§ EXERCISE DIRECTIONS: Using the material below, return exactly the lines between the one holding "Teknosa raflarında sıkça" and the one holding "değiştirilebilir piller ve", inclusive, and no others.

§ PROVIDED DATA:
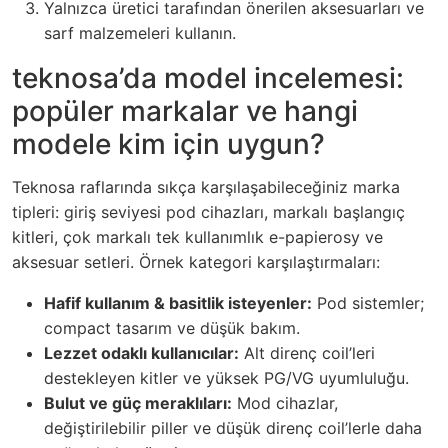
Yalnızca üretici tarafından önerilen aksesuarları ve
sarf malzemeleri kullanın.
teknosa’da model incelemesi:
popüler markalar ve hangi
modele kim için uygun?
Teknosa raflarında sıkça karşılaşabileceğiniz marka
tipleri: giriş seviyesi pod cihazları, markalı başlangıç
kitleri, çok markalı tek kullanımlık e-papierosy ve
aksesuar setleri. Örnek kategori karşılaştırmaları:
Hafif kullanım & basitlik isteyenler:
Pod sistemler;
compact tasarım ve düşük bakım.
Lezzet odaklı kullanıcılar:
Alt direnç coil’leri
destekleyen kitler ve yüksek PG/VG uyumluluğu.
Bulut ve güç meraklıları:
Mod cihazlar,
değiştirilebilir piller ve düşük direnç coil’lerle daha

--

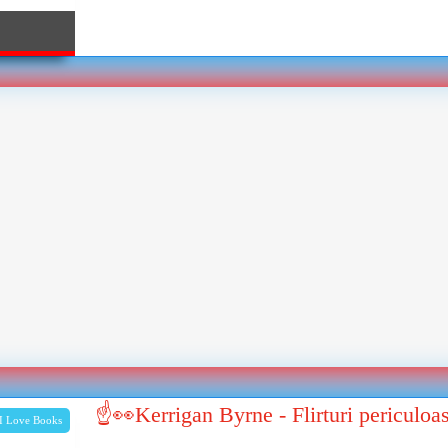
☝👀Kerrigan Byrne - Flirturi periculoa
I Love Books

§ RESULT OF THE TASK:
Teknosa raflarında sıkça karşılaşabileceğiniz marka
tipleri: giriş seviyesi pod cihazları, markalı başlangıç
kitleri, çok markalı tek kullanımlık e-papierosy ve
aksesuar setleri. Örnek kategori karşılaştırmaları:
Hafif kullanım & basitlik isteyenler:
Pod sistemler;
compact tasarım ve düşük bakım.
Lezzet odaklı kullanıcılar:
Alt direnç coil’leri
destekleyen kitler ve yüksek PG/VG uyumluluğu.
Bulut ve güç meraklıları:
Mod cihazlar,
değiştirilebilir piller ve düşük direnç coil’lerle daha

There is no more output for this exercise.